Android Malware Infects Router Via DNS Hijacking

By | December 28, 2016

Security researchers have disclosed a new Android Malware, It uses victims’ devices to infect WiFi routers and funnel any users of the network to malicious sites. The malware doesn’t target users directly – instead its goal is to facilitate further attacks by turning victims into accomplices.

Security Researchers at Kaspersky Lab, who discovered the malware and dubbed it Switcher Trojan, claim they’ve seen two versions of the malware. Attackers have used both iterations to commandeer 1,280 wireless networks, most of them in China, according to Nikita Buchka, a mobile security expert with the firm.
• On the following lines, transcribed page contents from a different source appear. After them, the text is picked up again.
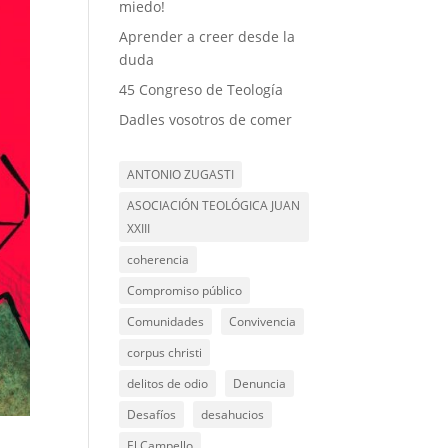
miedo!
Aprender a creer desde la
duda
45 Congreso de Teología
Dadles vosotros de comer
ANTONIO ZUGASTI
ASOCIACIÓN TEOLÓGICA JUAN
XXIII
coherencia
Compromiso público
Comunidades
Convivencia
corpus christi
delitos de odio
Denuncia
Desafíos
desahucios
El Campello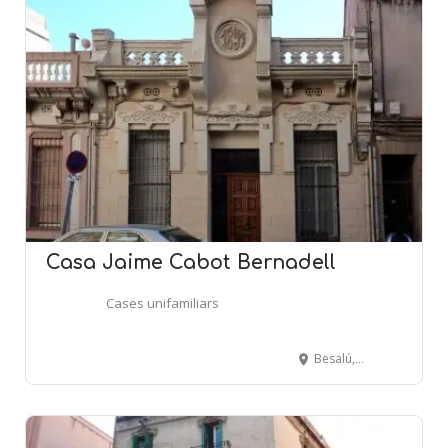
Casa Jaime Cabot Bernadell
Cases unifamiliars
Besalú, 18 - BARCELONA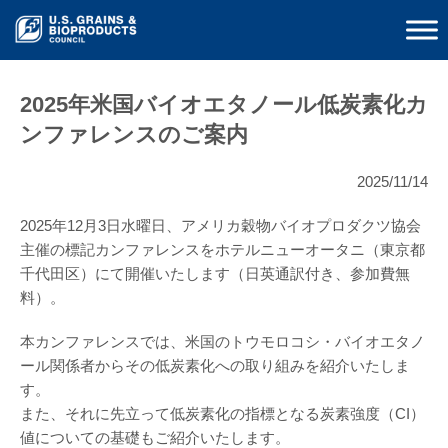
2025年米国バイオエタノール低炭素化カ
ンファレンスのご案内
2025/11/14
2025年12月3日水曜日、アメリカ穀物バイオプロダクツ協会
主催の標記カンファレンスをホテルニューオータニ（東京都
千代田区）にて開催いたします（日英通訳付き、参加費無
料）。
本カンファレンスでは、米国のトウモロコシ・バイオエタノ
ール関係者からその低炭素化への取り組みを紹介いたしま
す。
また、それに先立って低炭素化の指標となる炭素強度（CI）
値についての基礎もご紹介いたします。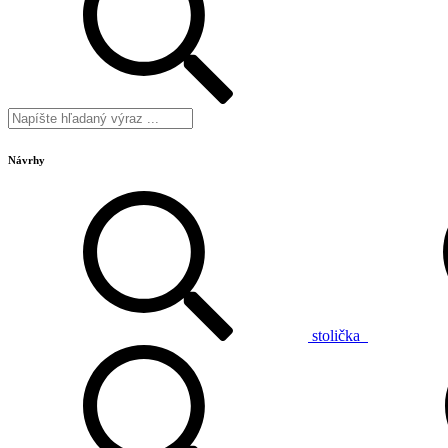
Návrhy
stolička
One version of the malware mimics a mobile client for the Chinese search engine Baidu. Another passes itself off as a version of an app used for locating and sharing WiFi login information. Once a victim has downloaded one of the versions, it gets to work attacking the router.

The malware does so by carrying out a brute-force password guessing attack on the router’s admin web interface. Once in, Switcher swaps out the addresses of the router’s DNS servers for a rogue server controlled by the attackers along with a second DNS, in case the rogue one goes down.

Hackers are currently distributing the Switcher trojan by disguising itself as an Android app for the Chinese search engine Baidu (com.baidu.com), and as a Chinese app for sharing public and private Wi-Fi network details (com.snda.wifilocating). Once victim installs one of these malicious apps, the Switcher malware attempts to log in to the WiFi router the victim’s Android device is connected to by carrying out a brute-force attack on the router’s admin web interface with a set of a predefined dictionary (list) of usernames and passwords.

In a Securelist post on the malware posted Wednesday Buchka cautioned users to review their routers’ DNS settings for the following rogue servers: 101.200.147.153, 112.33.13.11, and 120.76.249.59. He also took the opportunity to encourage users – although for many it goes without saying – to verify that they’ve changed their routers’ default login and passwords.